My options were very limited at that moment, so I kinda shrugged to her question, and followed her as she jogged down the stairs to our parking lot. She strolled to an old bike leaning against the building. The vines growing through the spokes of its wheels attested to how long it had been sitting there. She began to pull off the front tire, and mumbled something about the inner tube.
Within five minutes, the raging water in our bathroom had stopped, and our neighbor had fiercely wrapped the inner tube of the bicycle tire around the hole in the pipe. She patted me on the shoulder, smiled, and said, “Tomorrow we’ll call a plumber.”
Our life overseas had exploded with hilarious moments that you simply could not make up.
Like the time my boys were asked to perform in a martial arts competition, and when they got there, found out they were the “half-time” show for a fashion show. And my four boys – boys! – kicked and punched and performed their Taekwondo on a glass catwalk.
Or every year when classes began and our students would tell us their names were Casual…or Vitamin…or Abraham Lincoln…or Magazine…or Pole.
Or, the time my husband brought a friend to the hospital, and after he paid the required deposit on her gurney (who steals gurneys, by the way?!), they pointed to his two choices. One gurney had all kinds of scary dried liquids on it. The other one had a tooth.
Or, the time we went to a local friend’s wedding, and before we blinked, our boys found themselves walking down the aisle, holding the train of the bride’s dress, with a horrified “I-am-a-boy-and-could-anything-be-worse” look on their faces.
Or, when my parents came to visit, my doctor father was asked to give a speech to a group of doctors at a hospital in our city. Twenty doctors, they said. When we got to the hospital, it was an auditorium full of hundreds of people, with tv cameras rolling. After impressively pulling off a speech to this large hospital, the leaders invited him to a big presentation to formally present my dad with a gift.
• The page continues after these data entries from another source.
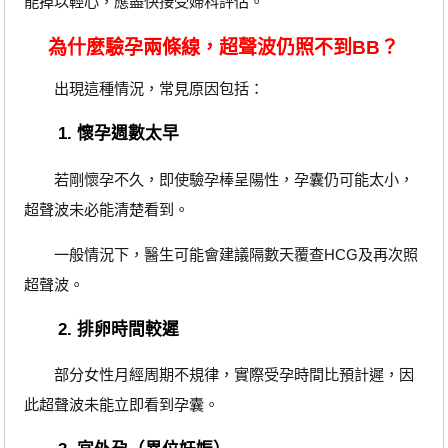
能掉以輕心，應盡快接受婦科評估。
為什麼驗孕兩條線，超聲波仍照不到BB？
出現這種情況，常見原因包括：
1. 懷孕週數太早
若剛懷孕不久，即使驗孕棒呈陽性，孕囊仍可能太小，
超聲波未必能清楚看到。
一般情況下，醫生可能會建議隔數天覆查HCG及再次照
超聲波。
2. 排卵時間較遲
部分女性月經周期不規律，實際受孕時間比預計遲，因
此超聲波未能立即看到孕囊。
It was a plastic moon with a little boy sitting on it and it played, “It’s a Small World After All.”
Or, another time when the city finally turned the heat on, our radiator started spraying dirty water all over our boys’ bedroom. Again, I banged on the door of our neighbor. What did she do to stop the madness? Jammed a chopstick into the hole of our radiator.
You cannot make this stuff up.
When they were babies, our boys were handed everything from strangers, hard candies, walnuts, cigarettes. It didn’t matter that they didn’t have teeth and couldn’t walk yet.
In one city, we lived in an apartment that had rats. My dear husband, Tim, finally nailed up some chicken wire over our radiators to try to keep them from getting inside our home. One afternoon, we’re asking our great God to keep the rats away and to help me not to be paranoid. We were wrapping up, but then suddenly Tim told me to keep praying. He had opened his eyes and saw the rats sitting right on top of our radiator next to us at that very moment, happily joining us in prayer, it seemed.
Life overseas can make you laugh until you cry. Sometimes it just makes you cry. But I have found that the old cliché really is true: laughter truly is great medicine. It has made our life in Asia filled with memories that our family returns to again and again and again.
When the pipe is bursting, and when the pizza guy tells you they can’t make a plain cheese pizza because they only serve Hawaiian, or when you find yourself using charades to a ridiculous level because you don’t know how to say band-aid, stand back, look at your life through the lens of laughter, and let the hilarious memories and stories begin.
God often reminds me that I am not the Author of my story. Sometimes I forget and think that I am the one with the pen. But then I realize, I most certainly would never have written such a wild story. The Father has delighted to write this overseas chapter into my life, to invite me into rooms of my heart that I didn’t even know existed. I would never have imagined to direct the story that He has. And I most surely would never have added all of the comic relief. I’m so glad He did.
How has the Lord been using humor to help you see your circumstances in a different light? What situations have shocked you, surprised you, and given you a good laugh?